19h30. Nous sommes invités pour le repas, comme pour la nuit, à la Tour des Villains, à Montsaugeon toujours. La commune, petite cité de caractère, est également classée au programme des petites villes de demain. Nous mangeons avec la famille de Robin et des habitants, et échangeons au sujet du tissu associatif local, de l’identité haut-marnaise et des volontés permettant de porter des projets pour dynamiser le territoire. Pour le fromage, Valérie, des Biquettes de Valérie, nous régale d’un plateau d’une dizaine de fromages. La Tour des Villains nous surprend réellement. La structure, ouverte depuis peu, est un tiers lieu culturel, événementiel, aidant à l’animation locale. C’est finalement une autre façon d’envisager le service public, les services au public. Différents projets sont prévus pour les années à venir afin de créer du lien et développer la vie économique. Portés par une personne aussi lucide et motivée que Robin, il ne fait aucun doute que ces projets en vaudront la peine, bénéficieront aux habitants et sauront attirer par-delà le Montsaugeonnais.

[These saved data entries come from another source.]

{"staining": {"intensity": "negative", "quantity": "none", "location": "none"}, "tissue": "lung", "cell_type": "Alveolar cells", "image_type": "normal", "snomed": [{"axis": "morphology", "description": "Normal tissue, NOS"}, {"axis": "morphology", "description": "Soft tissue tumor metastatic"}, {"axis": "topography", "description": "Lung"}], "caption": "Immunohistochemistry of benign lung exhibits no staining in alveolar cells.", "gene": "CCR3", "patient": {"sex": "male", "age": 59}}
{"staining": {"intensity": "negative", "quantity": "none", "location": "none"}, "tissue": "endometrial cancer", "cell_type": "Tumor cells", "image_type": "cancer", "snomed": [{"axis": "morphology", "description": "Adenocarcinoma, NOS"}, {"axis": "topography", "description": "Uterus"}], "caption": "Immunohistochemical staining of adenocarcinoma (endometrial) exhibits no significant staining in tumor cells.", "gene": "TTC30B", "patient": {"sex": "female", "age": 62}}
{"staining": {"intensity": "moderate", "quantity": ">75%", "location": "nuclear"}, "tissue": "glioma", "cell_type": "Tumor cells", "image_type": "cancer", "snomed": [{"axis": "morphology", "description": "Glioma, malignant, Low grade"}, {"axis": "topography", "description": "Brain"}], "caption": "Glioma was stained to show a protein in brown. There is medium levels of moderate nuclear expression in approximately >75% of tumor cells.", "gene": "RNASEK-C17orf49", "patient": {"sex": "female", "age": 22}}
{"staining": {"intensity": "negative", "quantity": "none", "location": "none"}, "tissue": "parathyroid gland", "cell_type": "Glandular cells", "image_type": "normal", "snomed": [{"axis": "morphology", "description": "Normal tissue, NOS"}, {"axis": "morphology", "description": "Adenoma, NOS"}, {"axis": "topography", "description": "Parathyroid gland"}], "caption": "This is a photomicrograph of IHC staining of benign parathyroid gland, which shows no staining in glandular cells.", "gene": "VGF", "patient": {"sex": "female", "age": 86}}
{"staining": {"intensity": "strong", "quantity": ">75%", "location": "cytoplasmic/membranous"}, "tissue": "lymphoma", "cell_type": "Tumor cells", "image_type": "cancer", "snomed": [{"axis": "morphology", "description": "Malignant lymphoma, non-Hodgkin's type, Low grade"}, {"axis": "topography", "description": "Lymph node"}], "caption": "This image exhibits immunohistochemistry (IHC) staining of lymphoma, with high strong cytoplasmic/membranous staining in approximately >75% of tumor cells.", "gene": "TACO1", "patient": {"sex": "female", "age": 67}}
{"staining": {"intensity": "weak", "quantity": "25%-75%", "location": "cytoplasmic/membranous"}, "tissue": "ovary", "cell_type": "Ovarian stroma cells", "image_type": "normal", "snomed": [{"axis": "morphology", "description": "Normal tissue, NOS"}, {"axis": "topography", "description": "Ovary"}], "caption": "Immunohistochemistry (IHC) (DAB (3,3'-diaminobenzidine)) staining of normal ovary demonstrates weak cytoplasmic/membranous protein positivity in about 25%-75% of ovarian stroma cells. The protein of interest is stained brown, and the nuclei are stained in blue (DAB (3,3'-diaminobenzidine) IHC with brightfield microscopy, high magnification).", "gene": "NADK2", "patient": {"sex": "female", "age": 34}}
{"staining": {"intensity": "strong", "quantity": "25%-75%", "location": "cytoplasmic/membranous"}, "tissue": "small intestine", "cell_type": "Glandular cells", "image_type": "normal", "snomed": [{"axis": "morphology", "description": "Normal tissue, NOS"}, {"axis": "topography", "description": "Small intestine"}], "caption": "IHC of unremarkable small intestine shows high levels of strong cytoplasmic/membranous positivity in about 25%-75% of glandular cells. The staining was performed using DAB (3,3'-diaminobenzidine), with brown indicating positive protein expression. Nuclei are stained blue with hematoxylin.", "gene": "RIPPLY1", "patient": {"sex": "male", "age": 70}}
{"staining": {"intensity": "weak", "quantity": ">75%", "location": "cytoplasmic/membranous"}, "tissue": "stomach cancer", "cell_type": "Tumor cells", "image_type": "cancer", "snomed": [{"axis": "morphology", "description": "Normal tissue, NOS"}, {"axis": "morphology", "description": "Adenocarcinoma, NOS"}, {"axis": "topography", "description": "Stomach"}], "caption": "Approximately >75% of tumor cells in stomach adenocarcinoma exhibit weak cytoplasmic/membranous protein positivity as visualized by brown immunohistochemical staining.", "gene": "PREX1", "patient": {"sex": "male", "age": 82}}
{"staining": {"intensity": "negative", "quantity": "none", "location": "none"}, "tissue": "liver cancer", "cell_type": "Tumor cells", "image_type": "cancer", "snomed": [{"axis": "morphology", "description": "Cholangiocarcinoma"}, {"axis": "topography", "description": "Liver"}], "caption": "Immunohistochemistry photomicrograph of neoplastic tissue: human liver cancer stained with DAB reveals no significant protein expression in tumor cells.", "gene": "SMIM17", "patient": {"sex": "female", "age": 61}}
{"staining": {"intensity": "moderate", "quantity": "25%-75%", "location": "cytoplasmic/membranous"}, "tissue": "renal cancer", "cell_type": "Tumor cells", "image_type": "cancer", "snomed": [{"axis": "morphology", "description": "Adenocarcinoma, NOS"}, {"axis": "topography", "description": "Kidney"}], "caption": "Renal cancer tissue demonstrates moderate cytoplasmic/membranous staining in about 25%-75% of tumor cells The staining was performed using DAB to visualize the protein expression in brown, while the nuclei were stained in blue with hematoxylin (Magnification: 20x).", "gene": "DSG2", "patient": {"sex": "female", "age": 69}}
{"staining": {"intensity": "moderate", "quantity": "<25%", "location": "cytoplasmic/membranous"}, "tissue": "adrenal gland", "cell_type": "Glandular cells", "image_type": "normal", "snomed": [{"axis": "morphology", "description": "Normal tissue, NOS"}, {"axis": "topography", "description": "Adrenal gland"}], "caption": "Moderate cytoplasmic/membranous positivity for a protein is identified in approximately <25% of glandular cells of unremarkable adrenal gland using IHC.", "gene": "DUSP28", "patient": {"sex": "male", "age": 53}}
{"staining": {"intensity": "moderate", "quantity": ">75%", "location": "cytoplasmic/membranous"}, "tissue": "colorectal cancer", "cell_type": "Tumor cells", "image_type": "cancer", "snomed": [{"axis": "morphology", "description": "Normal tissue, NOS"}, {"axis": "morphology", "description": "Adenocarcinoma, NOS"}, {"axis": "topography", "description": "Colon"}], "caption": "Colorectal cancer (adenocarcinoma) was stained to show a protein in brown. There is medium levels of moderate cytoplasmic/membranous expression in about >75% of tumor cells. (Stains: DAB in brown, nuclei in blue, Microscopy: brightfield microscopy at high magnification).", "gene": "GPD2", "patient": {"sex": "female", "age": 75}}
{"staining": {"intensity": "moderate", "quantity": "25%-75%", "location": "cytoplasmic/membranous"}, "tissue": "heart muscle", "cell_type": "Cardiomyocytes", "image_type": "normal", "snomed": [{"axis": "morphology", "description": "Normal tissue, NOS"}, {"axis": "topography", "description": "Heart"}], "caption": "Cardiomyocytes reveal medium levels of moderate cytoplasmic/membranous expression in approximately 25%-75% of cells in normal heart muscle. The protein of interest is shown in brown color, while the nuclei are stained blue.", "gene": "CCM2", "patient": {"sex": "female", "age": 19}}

La Tour des Villains, c’est la preuve que lorsque des habitants volontaires et ambitieux s’associent, tout est possible en Haute-Marne, car nous avons toutes les compétences, ne reste qu’à les fédérer. Lorsque l’on donne plus de moyens et davantage de place au tissu associatif, celui-ci le rend bien et contribue à animer le territoire. Nous constatons également que le sud-ouest de Langres est dynamique et qu’une prise de conscience s’est déjà opérée quant à la nécessité de fonctionner en réseau et de penser par-delà les secteurs et habituels cloisonnements. Nous avons hâte d’être à demain afin de découvrir plus en détail le village de Montsaugeon, avant de filer en direction de Chassigny, où une météorite a décidé d’emménager en 1815…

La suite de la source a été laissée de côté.